== TEXT PASSAGE

It had been a while.
In a relative sense -- relative, at least, to that time in team history -- the Browns hadn't done much since 1965, when they lost to the Green Bay Packers 23-12 in the NFL Championship Game.
They finished 9-5 in 1966 and '67, but made the playoffs only in the second year. However, it was a short stay, as the Dallas Cowboys blew them out 52-14 in the Eastern Conference Championship Game.
So the Browns changed some things - thinking-wise and personnel-wise - heading into the 1968 season, hoping to get back into serious title contention. It worked.
After a slow start in which they lost two of their first three games and three of their first five, the re-tooled Browns won eight in a row before falling 27-16 to the St. Louis Cardinals in a meaningless game in the regular-season finale. The result was a 10-4 mark, the Century Division crown (by the slimmest of margins over the 9-4-1 Cardinals) and a spot in the conference title game again opposite those same Cowboys.
Only this time, the Browns advanced, beating Dallas 31-20 to get to the league title game against the Baltimore Colts. The Colts, returning to Cleveland Stadium, where they were stunned by the Browns 27-0 in the championship contest four years before, got revenge with a shutout victory of their own, 34-0.
So it was the Colts and not the Browns who headed to Super Bowl III, where they were stunned once more, this time by the New York Jets, 16-7.
The key to the Browns' turnaround was the insertion of Bill Nelsen at quarterback early in the season. Nelsen replaced Frank Ryan, the architect of that victory over the Colts in 1964. By '68, though, he was really banged up, battling shoulder problems.
Nelsen had arrived in an offseason trade with the Pittsburgh Steelers and was invigorated by going to a team that had a chance to win. At the time, the Steelers were in the midst of a 39-year run without a playoff appearance.
Nelsen made an impact right away, helping to beat the Colts 30-20 to hand Baltimore its only loss in a 13-1 season.
After being outscored 113-89 in the first five weeks, including drubbings of 28-7 by the Cowboys and 24-6 by the Los Angeles Rams in consecutive weeks, the Browns really took off. During that eight-game winning streak, they scored 289 points, an average of 36.1 per contest, while giving up just 133 (16.6). They tallied 45 or more points in three consecutive weeks for the first - and only - time in team history, beating the Steelers 45-24, the Philadelphia Eagles 47-13 and the New York Giants 45-10.
The only team that really had the Browns' number consistently that year - remember, the Browns avenged their regular-season loss to the Cowboys by defeating them in the playoffs - was the Cardinals. In addition to the season-ending 27-16 win in St. Louis, the Cards also triumphed in Cleveland, 27-21. St. Louis used those two victories to put heat on the Browns in the Century race.

====

#### WHAT THIS EXERCISE ASKS
1 - List every team that the article on the 1968 Browns shows defeating the Browns in a game.
2 - Echo the article on the 1968 Browns word for word, starting at "Nelsen had arrived" and ending at "a playoff appearance.".
3 - Proceed with the article on the 1968 Browns, picking up right after its final sentence.

== SOURCE DATA

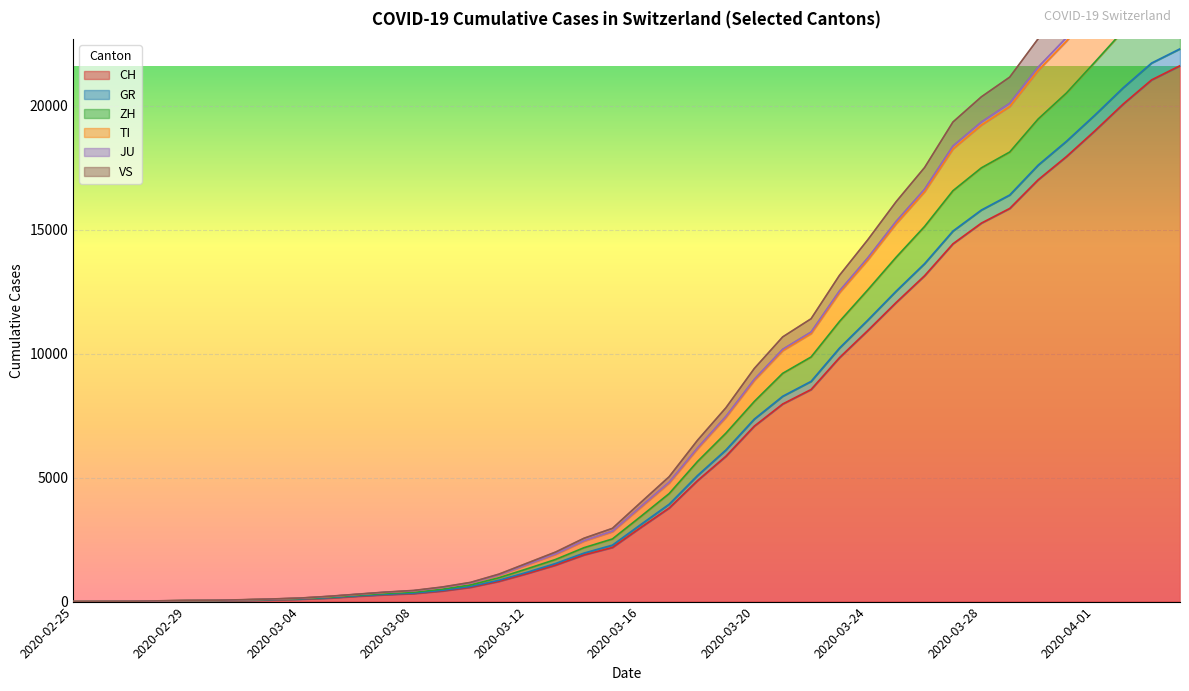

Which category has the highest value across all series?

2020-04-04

====
== SOURCE DATA

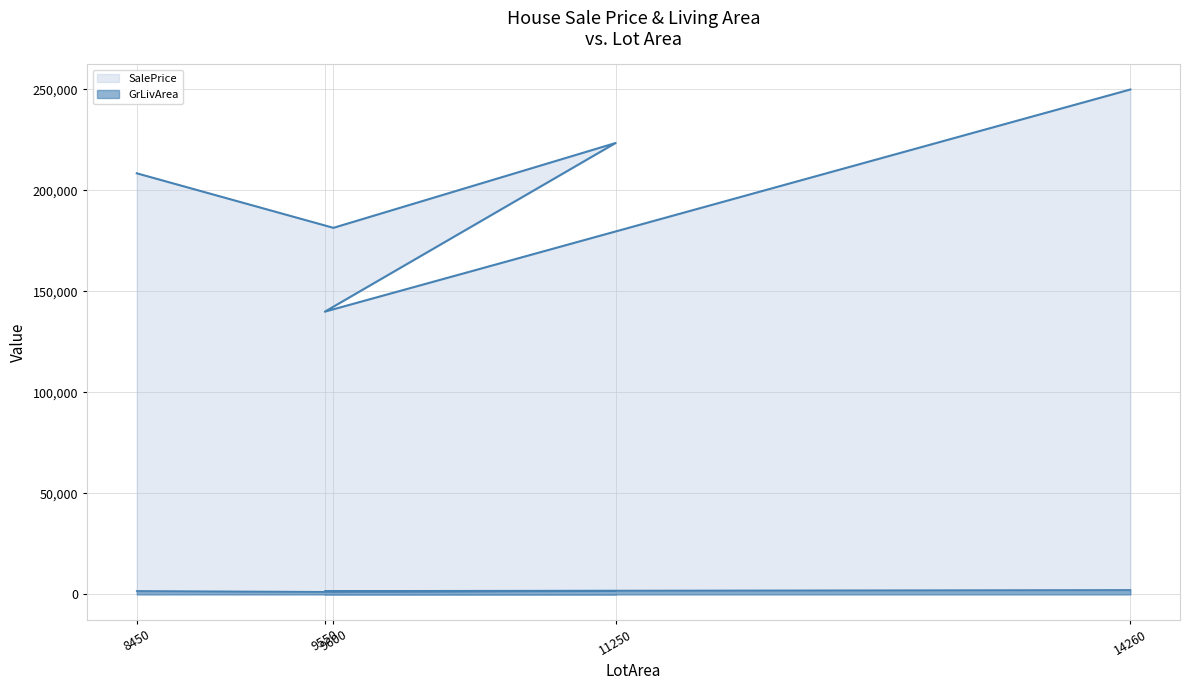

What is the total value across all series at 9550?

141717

====

#### RESPONSES TO THE EXERCISE
1 - Green Bay Packers, Dallas Cowboys, St. Louis Cardinals, Baltimore Colts, Los Angeles Rams

2 -
Nelsen had arrived in an offseason trade with the Pittsburgh Steelers and was invigorated by going to a team that had a chance to win. At the time, the Steelers were in the midst of a 39-year run without a playoff appearance.

3 -
For the season, Nelsen threw for 19 touchdowns with just 10 interceptions for an 86.4 quarterback rating. Pro Football Hall of Fame wide receiver Paul Warfield had a team-leading 50 receptions, 12 of which went for TDs, and another Hall of Famer, running back Leroy Kelly, had his best season as a pro, establishing career highs in both rushing yards (1,239) and rushing TDs (16).
But while the offense gelled, you can't discount the defense, either. The Browns set a team record with 32 interceptions in just a 14-game season, with cornerback Ben Davis getting eight and safeties Mike Howell and Ernie Kellerman having six each. The Browns were so good at thievery that Bill Glass - an end - had two picks.
In the end, it was a good season, one that delivered the Browns back to where they were used to being -- among the top teams in the league.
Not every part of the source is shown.